_Given exercise_. Reproduce the stretch of material below from the line containing "genus: Miconia" through the line containing "country: China", replacing "name author" with "authority" and leaving everything else unchanged.

_Stored data_.
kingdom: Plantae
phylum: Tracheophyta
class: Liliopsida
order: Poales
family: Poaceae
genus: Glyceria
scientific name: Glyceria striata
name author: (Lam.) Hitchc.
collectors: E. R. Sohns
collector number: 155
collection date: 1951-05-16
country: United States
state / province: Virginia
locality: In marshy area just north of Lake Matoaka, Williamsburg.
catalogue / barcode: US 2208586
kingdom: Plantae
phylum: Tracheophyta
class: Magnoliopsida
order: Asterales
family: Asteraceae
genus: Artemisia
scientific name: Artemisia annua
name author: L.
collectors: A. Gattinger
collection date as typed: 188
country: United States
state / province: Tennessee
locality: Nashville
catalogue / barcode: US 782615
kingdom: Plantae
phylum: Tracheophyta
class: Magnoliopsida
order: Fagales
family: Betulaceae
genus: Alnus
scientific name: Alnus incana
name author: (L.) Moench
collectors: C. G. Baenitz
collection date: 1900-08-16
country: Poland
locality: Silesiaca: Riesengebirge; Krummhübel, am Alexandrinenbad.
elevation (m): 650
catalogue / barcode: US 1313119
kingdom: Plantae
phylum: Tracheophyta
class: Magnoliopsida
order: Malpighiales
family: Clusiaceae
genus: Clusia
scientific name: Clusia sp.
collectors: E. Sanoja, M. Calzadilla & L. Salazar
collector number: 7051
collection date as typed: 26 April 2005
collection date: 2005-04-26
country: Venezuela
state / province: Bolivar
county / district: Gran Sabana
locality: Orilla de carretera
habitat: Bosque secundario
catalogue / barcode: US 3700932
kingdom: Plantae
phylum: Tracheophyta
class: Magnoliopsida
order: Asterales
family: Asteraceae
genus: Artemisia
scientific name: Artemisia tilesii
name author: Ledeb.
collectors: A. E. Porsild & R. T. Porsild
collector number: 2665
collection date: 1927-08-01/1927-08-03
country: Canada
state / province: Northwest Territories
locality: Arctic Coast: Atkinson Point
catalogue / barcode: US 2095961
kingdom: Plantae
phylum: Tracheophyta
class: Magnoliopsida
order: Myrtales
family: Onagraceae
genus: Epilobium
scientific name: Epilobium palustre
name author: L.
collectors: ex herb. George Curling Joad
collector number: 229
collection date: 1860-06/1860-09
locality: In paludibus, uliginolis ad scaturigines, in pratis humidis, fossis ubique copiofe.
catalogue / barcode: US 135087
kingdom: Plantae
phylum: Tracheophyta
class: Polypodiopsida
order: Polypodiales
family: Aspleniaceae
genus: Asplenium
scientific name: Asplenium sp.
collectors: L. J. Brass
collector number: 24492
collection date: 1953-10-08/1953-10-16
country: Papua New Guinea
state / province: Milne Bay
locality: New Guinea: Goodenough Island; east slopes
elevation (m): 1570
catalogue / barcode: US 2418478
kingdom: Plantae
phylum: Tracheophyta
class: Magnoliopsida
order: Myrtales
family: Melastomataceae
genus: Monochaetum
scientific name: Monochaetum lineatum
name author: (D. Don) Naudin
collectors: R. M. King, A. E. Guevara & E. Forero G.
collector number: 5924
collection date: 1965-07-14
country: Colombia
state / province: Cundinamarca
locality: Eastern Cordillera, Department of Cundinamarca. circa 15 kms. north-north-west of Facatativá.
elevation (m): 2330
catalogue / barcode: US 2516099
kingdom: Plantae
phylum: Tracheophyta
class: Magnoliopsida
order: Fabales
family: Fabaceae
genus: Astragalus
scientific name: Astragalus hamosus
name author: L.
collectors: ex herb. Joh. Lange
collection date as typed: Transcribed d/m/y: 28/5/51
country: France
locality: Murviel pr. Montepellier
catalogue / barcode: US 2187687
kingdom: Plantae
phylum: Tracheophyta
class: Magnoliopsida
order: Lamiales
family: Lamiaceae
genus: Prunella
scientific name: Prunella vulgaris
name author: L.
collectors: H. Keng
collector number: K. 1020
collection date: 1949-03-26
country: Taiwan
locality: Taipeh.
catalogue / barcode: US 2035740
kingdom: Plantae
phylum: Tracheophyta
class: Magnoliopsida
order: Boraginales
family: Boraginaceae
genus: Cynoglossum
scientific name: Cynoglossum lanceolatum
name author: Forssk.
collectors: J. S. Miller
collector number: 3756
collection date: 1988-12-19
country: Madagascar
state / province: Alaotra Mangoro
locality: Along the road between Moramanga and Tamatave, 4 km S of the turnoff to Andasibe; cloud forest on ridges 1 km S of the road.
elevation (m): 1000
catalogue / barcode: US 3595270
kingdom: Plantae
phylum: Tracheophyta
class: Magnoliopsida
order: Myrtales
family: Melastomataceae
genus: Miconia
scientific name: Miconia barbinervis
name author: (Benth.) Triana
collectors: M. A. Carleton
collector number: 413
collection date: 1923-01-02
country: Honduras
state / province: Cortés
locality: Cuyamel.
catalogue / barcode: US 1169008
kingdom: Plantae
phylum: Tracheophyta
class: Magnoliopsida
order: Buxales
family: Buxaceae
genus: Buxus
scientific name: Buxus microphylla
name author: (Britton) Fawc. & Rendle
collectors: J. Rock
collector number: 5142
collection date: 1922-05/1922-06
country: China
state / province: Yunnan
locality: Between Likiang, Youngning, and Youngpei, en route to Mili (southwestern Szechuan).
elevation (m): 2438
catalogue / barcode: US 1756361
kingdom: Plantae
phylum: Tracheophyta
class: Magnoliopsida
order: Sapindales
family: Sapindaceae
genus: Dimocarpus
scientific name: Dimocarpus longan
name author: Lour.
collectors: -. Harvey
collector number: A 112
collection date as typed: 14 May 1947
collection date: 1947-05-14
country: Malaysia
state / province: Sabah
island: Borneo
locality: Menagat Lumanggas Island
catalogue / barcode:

_Response to this exercise_.
genus: Miconia
scientific name: Miconia barbinervis
authority: (Benth.) Triana
collectors: M. A. Carleton
collector number: 413
collection date: 1923-01-02
country: Honduras
state / province: Cortés
locality: Cuyamel.
catalogue / barcode: US 1169008
kingdom: Plantae
phylum: Tracheophyta
class: Magnoliopsida
order: Buxales
family: Buxaceae
genus: Buxus
scientific name: Buxus microphylla
authority: (Britton) Fawc. & Rendle
collectors: J. Rock
collector number: 5142
collection date: 1922-05/1922-06
country: China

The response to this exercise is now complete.